++++ RAW DATA ++++

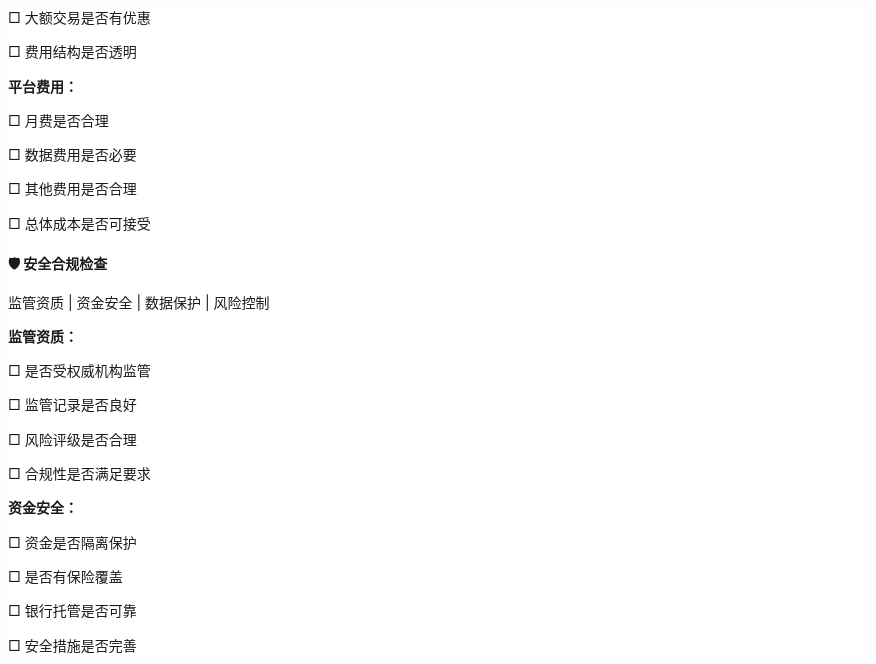 <p>□ 大额交易是否有优惠</p>
<p>□ 费用结构是否透明</p>
<p><strong>平台费用：</strong></p>
<p>□ 月费是否合理</p>
<p>□ 数据费用是否必要</p>
<p>□ 其他费用是否合理</p>
<p>□ 总体成本是否可接受</p>
</div>
</div>
</div>
<div class="status-card purple">
<div class="status-header">
<h4>🛡️ 安全合规检查</h4>
<div class="status-label">监管资质 | 资金安全 | 数据保护 | 风险控制</div>
</div>
<div class="status-content">
<div class="security-compliance-checklist">
<p><strong>监管资质：</strong></p>
<p>□ 是否受权威机构监管</p>
<p>□ 监管记录是否良好</p>
<p>□ 风险评级是否合理</p>
<p>□ 合规性是否满足要求</p>
<p><strong>资金安全：</strong></p>
<p>□ 资金是否隔离保护</p>
<p>□ 是否有保险覆盖</p>
<p>□ 银行托管是否可靠</p>
<p>□ 安全措施是否完善</p>
</div>
</div>
</div>
</div>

++++

YOUR GOAL: Please give back every line above exactly as it stands, without pictures.

EXERCISE RESPONSE:
 <p>□ 大额交易是否有优惠</p>
<p>□ 费用结构是否透明</p>
<p><strong>平台费用：</strong></p>
<p>□ 月费是否合理</p>
<p>□ 数据费用是否必要</p>
<p>□ 其他费用是否合理</p>
<p>□ 总体成本是否可接受</p>
</div>
</div>
</div>
<div class="status-card purple">
<div class="status-header">
<h4>🛡️ 安全合规检查</h4>
<div class="status-label">监管资质 | 资金安全 | 数据保护 | 风险控制</div>
</div>
<div class="status-content">
<div class="security-compliance-checklist">
<p><strong>监管资质：</strong></p>
<p>□ 是否受权威机构监管</p>
<p>□ 监管记录是否良好</p>
<p>□ 风险评级是否合理</p>
<p>□ 合规性是否满足要求</p>
<p><strong>资金安全：</strong></p>
<p>□ 资金是否隔离保护</p>
<p>□ 是否有保险覆盖</p>
<p>□ 银行托管是否可靠</p>
<p>□ 安全措施是否完善</p>
</div>
</div>
</div>
</div>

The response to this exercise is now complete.